Questa soluzione, guidata dall’intelligenza artificiale (e altre simili) sarà utilizzata per ridimensionare, posizionare e personalizzare rapidamente loghi e prodotti che potrebbero apparire in contenuti correlati. Ad esempio, se state facendo ricerche su un nuovo MacBook online e decidete di mettere in pausa per guardare una serie di Netflix Original, sul video potrebbe improvvisamente apparire un oggetto promozionale su un personaggio o su un cartellone che compare sullo sfondo di una scena cruciale. Un sistema che potrebbe destare una rapida personalizzazione per ciascun utente, consentendo la declinazione dei contenuti e migliorando il re-targeting.

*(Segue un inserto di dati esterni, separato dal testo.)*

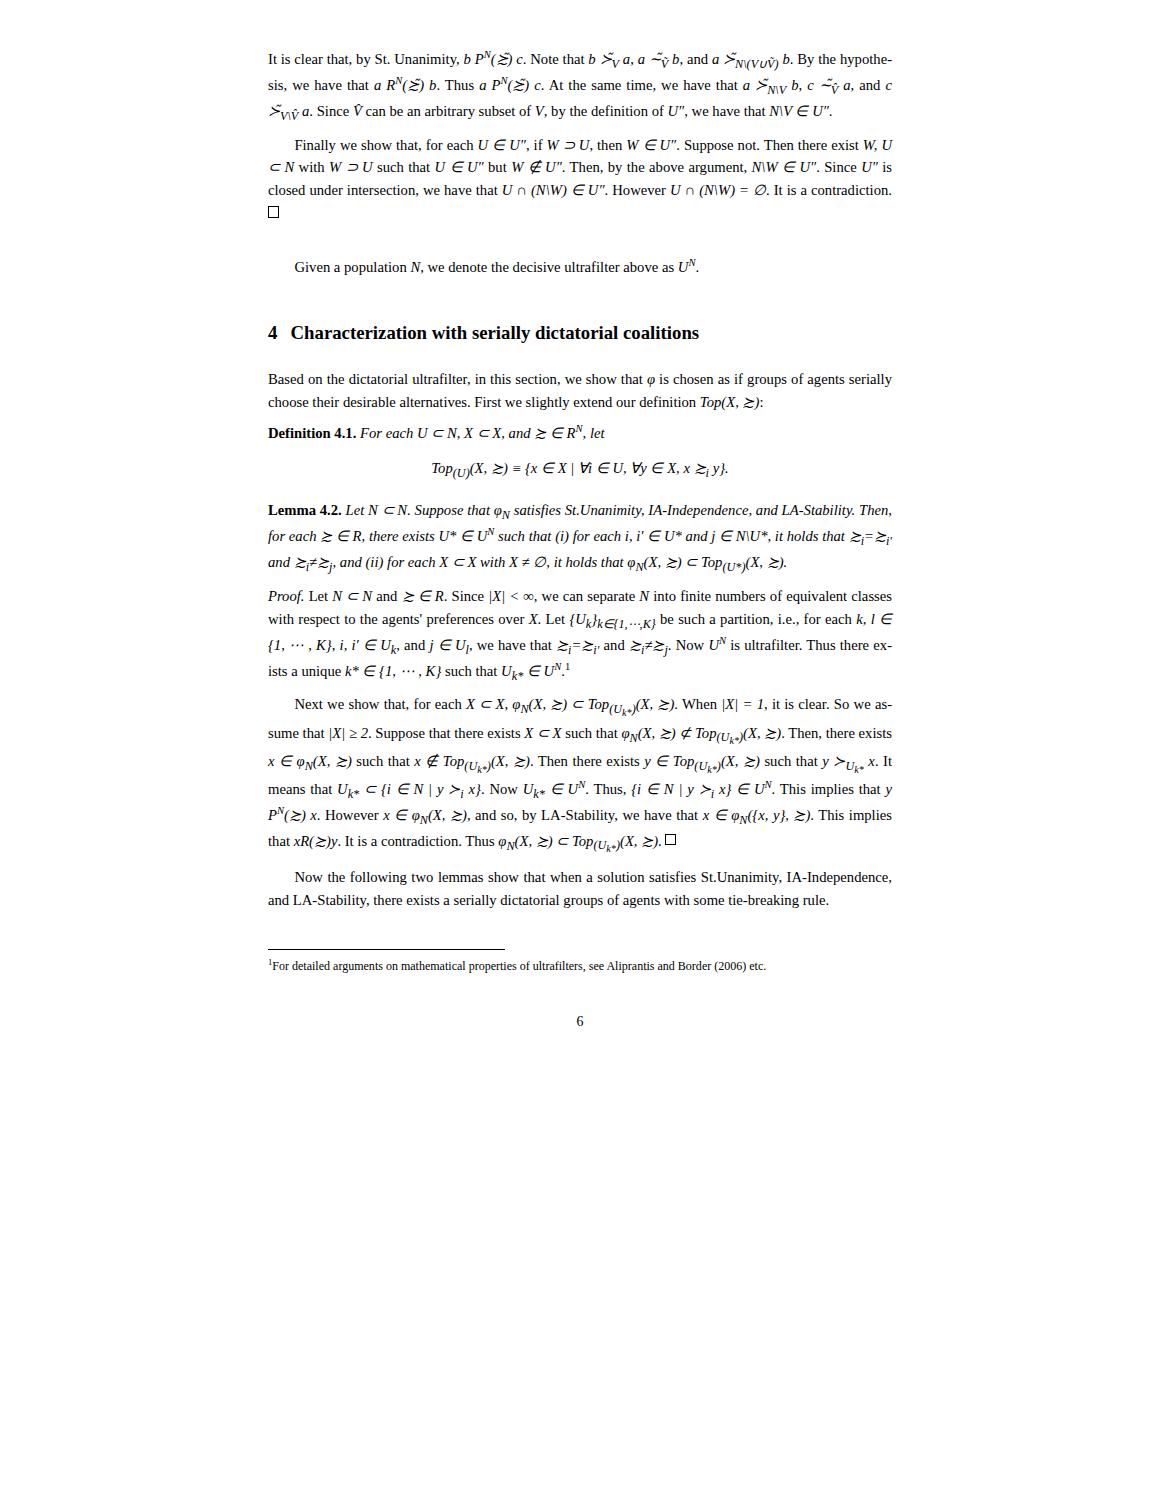It is clear that, by St. Unanimity, b PN(≿̃) c. Note that b ≻̃V a, a ∼̃Ṽ b, and a ≻̃N\(V∪Ṽ) b. By the hypothesis, we have that a RN(≿̃) b. Thus a PN(≿̃) c. At the same time, we have that a ≻̃N\V b, c ∼̃V̂ a, and c ≻̃V\V̂ a. Since V̂ can be an arbitrary subset of V, by the definition of U″, we have that N\V ∈ U″.
Finally we show that, for each U ∈ U″, if W ⊃ U, then W ∈ U″. Suppose not. Then there exist W, U ⊂ N with W ⊃ U such that U ∈ U″ but W ∉ U″. Then, by the above argument, N\W ∈ U″. Since U″ is closed under intersection, we have that U ∩ (N\W) ∈ U″. However U ∩ (N\W) = ∅. It is a contradiction.
Given a population N, we denote the decisive ultrafilter above as UN.
4 Characterization with serially dictatorial coalitions
Based on the dictatorial ultrafilter, in this section, we show that φ is chosen as if groups of agents serially choose their desirable alternatives. First we slightly extend our definition Top(X, ≿):
Definition 4.1. For each U ⊂ N, X ⊂ X, and ≿ ∈ RN, let
Top(U)(X, ≿) ≡ {x ∈ X | ∀i ∈ U, ∀y ∈ X, x ≿i y}.
Lemma 4.2. Let N ⊂ N. Suppose that φN satisfies St.Unanimity, IA-Independence, and LA-Stability. Then, for each ≿ ∈ R, there exists U* ∈ UN such that (i) for each i, i′ ∈ U* and j ∈ N\U*, it holds that ≿i=≿i′ and ≿i≠≿j, and (ii) for each X ⊂ X with X ≠ ∅, it holds that φN(X, ≿) ⊂ Top(U*)(X, ≿).
Proof. Let N ⊂ N and ≿ ∈ R. Since |X| < ∞, we can separate N into finite numbers of equivalent classes with respect to the agents' preferences over X. Let {Uk}k∈{1,⋯,K} be such a partition, i.e., for each k, l ∈ {1, ⋯ , K}, i, i′ ∈ Uk, and j ∈ Ul, we have that ≿i=≿i′ and ≿i≠≿j. Now UN is ultrafilter. Thus there exists a unique k* ∈ {1, ⋯ , K} such that Uk* ∈ UN.1
Next we show that, for each X ⊂ X, φN(X, ≿) ⊂ Top(Uk*)(X, ≿). When |X| = 1, it is clear. So we assume that |X| ≥ 2. Suppose that there exists X ⊂ X such that φN(X, ≿) ⊄ Top(Uk*)(X, ≿). Then, there exists x ∈ φN(X, ≿) such that x ∉ Top(Uk*)(X, ≿). Then there exists y ∈ Top(Uk*)(X, ≿) such that y ≻Uk* x. It means that Uk* ⊂ {i ∈ N | y ≻i x}. Now Uk* ∈ UN. Thus, {i ∈ N | y ≻i x} ∈ UN. This implies that y PN(≿) x. However x ∈ φN(X, ≿), and so, by LA-Stability, we have that x ∈ φN({x, y}, ≿). This implies that xR(≿)y. It is a contradiction. Thus φN(X, ≿) ⊂ Top(Uk*)(X, ≿).
Now the following two lemmas show that when a solution satisfies St.Unanimity, IA-Independence, and LA-Stability, there exists a serially dictatorial groups of agents with some tie-breaking rule.
1For detailed arguments on mathematical properties of ultrafilters, see Aliprantis and Border (2006) etc.
6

Dunque, è vero che l’ad block presto non servirà più? Probabilmente l’affermazione è eccessiva, e il titolo del nostro post è provocatorio. Tuttavia, appare chiaro come gli inserzionisti difficilmente rinunceranno a una quota di entrate così rilevante come quella che potrebbero effettivamente bruciare con l’adozione di massa di questi software per il blocco delle promozioni, e non stupisce pertanto che si possa giungere rapidamente ad un nuovo approccio pubblicitario, più innovativo e ancor più personalizzato, che potrebbe fare la sua comparsa su piattaforme e servizi nuovi, finora sostanzialmente inesplorati nei confronti dei messaggi promozionali.

L’impressione è altresì che le cose siano destinate a cambiare nel breve, se non nel brevissimo, termine. Se infatti è vero che l’emorragia delle entrate si sta già manifestando con particolare incisività, solamente offuscata da numeri complessivi in sviluppo, è anche vero che i marketer non aspetteranno certamente di toccare con mano numeri negativi per poter intervenire in questo ambito. Dunque, già entro la fine del 2018 sono attese nuove sperimentazioni da parte dei pubblicitari, alla ricerca di modi sempre più opportuni per poter soddisfare le esigenze degli inserzionisti, senza tuttavia generare fastidi e disagi nella platea degli utenti e dei consumatori finali.